[Footnote A: In Balthasar, Def. de Guill. Tell (Lucerne, 1760); Gottl. Eman. von Haller, Vorlesung ueber Wilh. Tell, etc. (Bern, 1772); Hisely, Guill. Tell et la Revolution de 1307 (Delft, 1826); Ideler, Die Sage vom Schuesse des Tell (Berlin, 1836); Haeusser, Die Sage vom Tell (Heidelberg, 1840); Schoenhuth, Wilh. Tell, Geschichte aus der Vorzeit (Reutlingen, 1836); Henning, Wilh. Tell (Nuernberg, 1836); and Histoire de Guill. Tell, Liberateur de la Suisse (Paris, 1843).]
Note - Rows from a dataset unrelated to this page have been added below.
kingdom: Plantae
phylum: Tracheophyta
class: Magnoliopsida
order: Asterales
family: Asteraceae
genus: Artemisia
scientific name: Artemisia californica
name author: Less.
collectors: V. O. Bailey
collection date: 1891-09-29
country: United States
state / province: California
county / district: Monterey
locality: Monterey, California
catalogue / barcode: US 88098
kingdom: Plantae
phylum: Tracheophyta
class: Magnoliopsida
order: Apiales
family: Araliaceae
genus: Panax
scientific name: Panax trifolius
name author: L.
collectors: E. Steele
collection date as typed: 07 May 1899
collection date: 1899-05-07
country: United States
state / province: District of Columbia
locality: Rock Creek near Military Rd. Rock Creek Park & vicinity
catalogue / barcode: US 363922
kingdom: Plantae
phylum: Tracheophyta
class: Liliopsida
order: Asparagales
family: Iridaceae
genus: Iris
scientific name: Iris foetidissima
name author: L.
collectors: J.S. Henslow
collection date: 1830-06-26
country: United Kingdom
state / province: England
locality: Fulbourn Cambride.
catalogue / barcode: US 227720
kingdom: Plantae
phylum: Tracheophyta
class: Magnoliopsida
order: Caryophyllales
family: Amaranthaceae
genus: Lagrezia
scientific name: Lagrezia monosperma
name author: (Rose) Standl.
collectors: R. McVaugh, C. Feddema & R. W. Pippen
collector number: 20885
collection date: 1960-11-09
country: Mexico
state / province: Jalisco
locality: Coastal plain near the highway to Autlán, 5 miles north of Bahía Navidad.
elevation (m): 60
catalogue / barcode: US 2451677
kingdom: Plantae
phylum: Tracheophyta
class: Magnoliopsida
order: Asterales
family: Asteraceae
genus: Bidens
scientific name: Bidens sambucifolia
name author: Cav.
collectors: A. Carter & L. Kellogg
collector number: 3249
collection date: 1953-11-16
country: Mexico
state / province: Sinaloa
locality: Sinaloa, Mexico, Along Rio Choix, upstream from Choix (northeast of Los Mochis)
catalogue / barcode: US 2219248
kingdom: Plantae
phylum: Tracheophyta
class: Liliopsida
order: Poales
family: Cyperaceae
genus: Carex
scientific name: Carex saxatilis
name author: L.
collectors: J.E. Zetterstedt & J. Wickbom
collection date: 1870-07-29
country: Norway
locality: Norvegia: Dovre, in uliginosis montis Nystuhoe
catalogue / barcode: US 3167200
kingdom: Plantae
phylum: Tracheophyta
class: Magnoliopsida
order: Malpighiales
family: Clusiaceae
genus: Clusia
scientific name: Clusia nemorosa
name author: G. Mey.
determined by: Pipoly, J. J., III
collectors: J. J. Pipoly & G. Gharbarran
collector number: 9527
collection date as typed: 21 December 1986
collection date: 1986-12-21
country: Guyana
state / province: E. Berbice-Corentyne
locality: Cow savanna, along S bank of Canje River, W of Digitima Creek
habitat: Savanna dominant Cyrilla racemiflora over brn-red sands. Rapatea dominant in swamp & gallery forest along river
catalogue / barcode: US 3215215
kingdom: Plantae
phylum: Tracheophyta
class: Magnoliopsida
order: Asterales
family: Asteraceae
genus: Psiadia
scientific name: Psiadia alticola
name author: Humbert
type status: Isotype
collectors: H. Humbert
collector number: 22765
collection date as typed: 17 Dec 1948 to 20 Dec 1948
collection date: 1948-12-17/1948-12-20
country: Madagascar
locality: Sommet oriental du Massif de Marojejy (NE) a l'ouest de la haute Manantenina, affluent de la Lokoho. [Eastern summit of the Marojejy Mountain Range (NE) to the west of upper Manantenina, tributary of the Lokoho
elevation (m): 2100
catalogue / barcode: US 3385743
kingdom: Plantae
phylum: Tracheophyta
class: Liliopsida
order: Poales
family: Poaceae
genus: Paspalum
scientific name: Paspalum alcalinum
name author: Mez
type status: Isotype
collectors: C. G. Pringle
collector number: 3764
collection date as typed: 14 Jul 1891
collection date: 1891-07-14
Tell’s posterity in the male line is reported to have died out with Johann Martin, in 1684; the female, with Verena, in 1720. Yet it is certainly a little surprising that the elder Swiss chroniclers, John of Winterthur, and Justinger of Bern, for instance, who were almost Tell’s contemporaries, make no mention of him in relating the Revolution in the Waldstaette, and that it should be left to Tschudi and others, almost two hundred years afterwards, in the sixteenth century, to give his story that dramatic importance upon which Schiller has set the seal forever. It can be explained, perhaps, on the ground that it did not at the time possess that importance which we have been taught to give it; though roughly, thus, we do away with the poetry of it, to be sure. Let Voltaire, whose function it was to deny, enjoy his feeble sneer, that “the difficulty of pronouncing those respectable names”—to wit, Melchtad, and Stauffager, and Valtherfurst, to say nothing of Grisler—“injures their celebrity.” Neither are we to conceal the fact, that it is doubted, if not denied, that there ever was any Gessler in Uri to perform all the wicked things ascribed to him, and to get that arrow through him in such dramatic and effective manner in the Hollow Way; for has not Kopp published, with edifying explanation, “Documents for the History of the Confederation,” (Lucerne, 1835,) in which, in the list of Bailiffs (Landvoigte) at Kuessnacht, we do not find the name of Gessler? Perhaps there was a mistake in the name, the critic suggests.
The Revolution thus begun at the Ruetli, and by Tell, went forward swiftly in January, 1308; and, true to their oath, it was consummated by the men of Schwyz without harm to the property of the Bailiffs, also without the spilling of a single drop of blood. The prison at Uri was captured, and Landenberg also, as he descended to hear mass, by twenty men from Unterwalden; but, escaping, he fled across the meadows from Sarnen to Alpnach, where he was overtaken and made to swear that he would never set foot again in the Waldstaette, and then suffered to depart safely to the King. And the peasants breathed again; and Stauffacher’s wife opened her house to all who had been at the Ruetli; and there was joy in the land.